It takes 10 years for a $100 monthly bank deposit to amount to $15,528.23 when invested at 5% interest compounded monthly. Round to the nearest place value, then express the amount $15,528.23 in the form of a×10^n where a is single digit

To find the amount in the bank after 10 years of monthly deposits, we can use the formula for compound interest:

A = P(1 + r/n)^(nt)

Where:
A = the amount of money accumulated after time t
P = the initial deposit
r = the annual interest rate (in decimal form)
n = the number of times that interest is compounded per year
t = the number of years

In this case, the initial deposit is $100, the annual interest rate is 5% (or 0.05 in decimal form), and the interest is compounded monthly (so n = 12).
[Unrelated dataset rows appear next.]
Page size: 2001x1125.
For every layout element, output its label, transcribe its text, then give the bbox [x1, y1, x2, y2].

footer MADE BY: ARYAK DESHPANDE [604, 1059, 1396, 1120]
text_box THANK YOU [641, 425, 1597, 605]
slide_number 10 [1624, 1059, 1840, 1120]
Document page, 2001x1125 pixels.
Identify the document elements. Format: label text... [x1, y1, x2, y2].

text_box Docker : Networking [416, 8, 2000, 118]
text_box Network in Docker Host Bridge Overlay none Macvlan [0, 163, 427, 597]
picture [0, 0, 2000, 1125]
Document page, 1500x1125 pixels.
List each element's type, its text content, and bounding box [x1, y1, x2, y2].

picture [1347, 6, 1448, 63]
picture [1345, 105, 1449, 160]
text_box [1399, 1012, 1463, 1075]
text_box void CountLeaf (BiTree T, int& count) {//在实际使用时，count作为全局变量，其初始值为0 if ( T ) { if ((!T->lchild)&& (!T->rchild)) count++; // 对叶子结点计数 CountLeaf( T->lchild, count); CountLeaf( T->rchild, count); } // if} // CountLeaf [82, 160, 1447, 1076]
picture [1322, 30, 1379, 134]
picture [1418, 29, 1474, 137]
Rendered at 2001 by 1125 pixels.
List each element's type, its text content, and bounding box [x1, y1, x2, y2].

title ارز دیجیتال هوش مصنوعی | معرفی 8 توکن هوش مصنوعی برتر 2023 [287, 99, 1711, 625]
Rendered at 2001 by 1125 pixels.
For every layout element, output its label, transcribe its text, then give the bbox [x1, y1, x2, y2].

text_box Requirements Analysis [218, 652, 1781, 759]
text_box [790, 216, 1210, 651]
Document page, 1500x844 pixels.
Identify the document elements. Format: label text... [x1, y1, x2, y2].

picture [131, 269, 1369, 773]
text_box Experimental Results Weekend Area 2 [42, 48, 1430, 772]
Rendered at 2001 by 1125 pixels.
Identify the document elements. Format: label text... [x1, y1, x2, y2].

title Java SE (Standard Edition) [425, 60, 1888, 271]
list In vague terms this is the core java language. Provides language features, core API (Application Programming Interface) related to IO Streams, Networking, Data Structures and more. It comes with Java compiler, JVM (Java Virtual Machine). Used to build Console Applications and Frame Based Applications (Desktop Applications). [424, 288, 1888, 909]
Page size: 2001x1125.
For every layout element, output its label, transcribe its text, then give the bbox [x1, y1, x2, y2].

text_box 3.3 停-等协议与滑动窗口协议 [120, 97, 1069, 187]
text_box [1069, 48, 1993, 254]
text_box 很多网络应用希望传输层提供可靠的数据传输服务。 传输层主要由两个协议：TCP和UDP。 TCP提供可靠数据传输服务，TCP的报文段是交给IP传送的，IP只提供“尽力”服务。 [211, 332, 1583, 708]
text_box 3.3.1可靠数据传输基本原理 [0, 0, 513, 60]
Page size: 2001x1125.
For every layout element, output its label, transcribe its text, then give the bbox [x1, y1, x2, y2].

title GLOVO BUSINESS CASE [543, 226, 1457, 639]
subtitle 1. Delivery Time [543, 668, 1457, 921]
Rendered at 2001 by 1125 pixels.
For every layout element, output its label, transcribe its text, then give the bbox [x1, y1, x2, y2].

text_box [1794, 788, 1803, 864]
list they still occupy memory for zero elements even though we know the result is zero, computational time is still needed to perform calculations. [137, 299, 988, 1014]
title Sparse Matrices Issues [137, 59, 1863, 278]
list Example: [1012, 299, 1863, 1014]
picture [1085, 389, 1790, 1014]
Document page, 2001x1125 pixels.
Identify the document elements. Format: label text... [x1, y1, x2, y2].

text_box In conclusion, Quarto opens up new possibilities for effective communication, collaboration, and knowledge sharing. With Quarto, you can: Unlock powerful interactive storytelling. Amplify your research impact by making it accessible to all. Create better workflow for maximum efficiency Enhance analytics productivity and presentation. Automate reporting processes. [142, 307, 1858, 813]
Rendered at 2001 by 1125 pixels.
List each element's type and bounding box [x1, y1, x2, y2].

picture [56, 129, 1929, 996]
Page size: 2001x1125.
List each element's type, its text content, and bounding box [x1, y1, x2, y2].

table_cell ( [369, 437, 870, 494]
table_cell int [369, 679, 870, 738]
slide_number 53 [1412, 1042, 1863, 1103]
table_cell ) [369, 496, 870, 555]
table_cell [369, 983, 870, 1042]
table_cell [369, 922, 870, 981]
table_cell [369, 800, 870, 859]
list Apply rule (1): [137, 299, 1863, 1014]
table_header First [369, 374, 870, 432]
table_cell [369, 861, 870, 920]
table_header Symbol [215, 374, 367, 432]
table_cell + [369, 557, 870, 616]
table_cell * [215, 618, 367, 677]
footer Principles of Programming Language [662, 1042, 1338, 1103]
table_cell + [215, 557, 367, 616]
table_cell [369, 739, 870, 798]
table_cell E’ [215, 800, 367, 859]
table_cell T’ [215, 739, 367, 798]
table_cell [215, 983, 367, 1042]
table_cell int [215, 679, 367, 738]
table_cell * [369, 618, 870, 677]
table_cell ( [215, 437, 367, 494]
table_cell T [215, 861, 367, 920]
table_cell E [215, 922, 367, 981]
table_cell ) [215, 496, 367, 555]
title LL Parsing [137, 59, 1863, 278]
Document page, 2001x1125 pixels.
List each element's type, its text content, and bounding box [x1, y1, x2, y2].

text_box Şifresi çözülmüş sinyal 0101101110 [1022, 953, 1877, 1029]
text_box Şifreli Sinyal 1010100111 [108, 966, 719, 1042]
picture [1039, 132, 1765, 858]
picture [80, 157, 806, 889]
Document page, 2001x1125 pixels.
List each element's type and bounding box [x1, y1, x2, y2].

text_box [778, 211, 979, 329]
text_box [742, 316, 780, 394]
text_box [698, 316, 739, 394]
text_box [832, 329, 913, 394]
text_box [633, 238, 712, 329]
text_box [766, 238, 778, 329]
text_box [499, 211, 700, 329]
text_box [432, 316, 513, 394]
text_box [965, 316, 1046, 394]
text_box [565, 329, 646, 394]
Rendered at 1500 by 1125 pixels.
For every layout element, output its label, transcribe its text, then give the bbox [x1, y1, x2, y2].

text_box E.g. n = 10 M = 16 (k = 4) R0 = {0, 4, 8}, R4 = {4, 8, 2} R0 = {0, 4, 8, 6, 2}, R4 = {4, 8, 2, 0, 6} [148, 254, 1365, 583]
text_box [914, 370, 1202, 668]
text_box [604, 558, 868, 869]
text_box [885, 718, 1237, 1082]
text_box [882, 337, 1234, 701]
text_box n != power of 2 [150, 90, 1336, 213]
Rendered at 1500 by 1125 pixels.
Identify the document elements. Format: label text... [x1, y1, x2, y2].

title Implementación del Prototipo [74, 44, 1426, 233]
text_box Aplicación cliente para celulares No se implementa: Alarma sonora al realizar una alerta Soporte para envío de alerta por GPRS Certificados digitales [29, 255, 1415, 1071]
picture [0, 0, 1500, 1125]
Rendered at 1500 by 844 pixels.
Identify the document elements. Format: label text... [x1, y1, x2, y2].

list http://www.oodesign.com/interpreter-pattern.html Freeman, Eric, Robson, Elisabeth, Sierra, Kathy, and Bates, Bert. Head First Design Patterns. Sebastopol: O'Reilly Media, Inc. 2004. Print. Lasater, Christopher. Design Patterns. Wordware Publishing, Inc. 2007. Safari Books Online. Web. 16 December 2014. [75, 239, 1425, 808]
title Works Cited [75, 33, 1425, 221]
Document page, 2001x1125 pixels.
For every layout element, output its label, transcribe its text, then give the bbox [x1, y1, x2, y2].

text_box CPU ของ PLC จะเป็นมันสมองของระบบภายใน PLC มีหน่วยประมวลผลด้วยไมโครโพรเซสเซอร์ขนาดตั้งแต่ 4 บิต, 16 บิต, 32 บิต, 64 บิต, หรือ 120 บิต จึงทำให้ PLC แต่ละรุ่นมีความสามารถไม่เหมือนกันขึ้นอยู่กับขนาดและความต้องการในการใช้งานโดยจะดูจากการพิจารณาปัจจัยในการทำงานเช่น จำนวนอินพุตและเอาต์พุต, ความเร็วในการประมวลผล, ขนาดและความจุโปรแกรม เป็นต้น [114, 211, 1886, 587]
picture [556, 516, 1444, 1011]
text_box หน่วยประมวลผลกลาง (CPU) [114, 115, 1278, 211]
Using the given information, we have:

A = $100(1 + 0.05/12)^(12*10)
A = $100(1.00416666667)^(120)
A = $100(1.647009483)
A ≈ $164.70

Therefore, the amount after 10 years of monthly deposits is approximately $164.70 when rounded to the nearest cent.

To express this amount in the form a×10^n, we can convert it to scientific notation:

A = 1.647 × 10^2

Therefore, the amount $164.70 can be expressed in the form a×10^n as 1.647 × 10^2.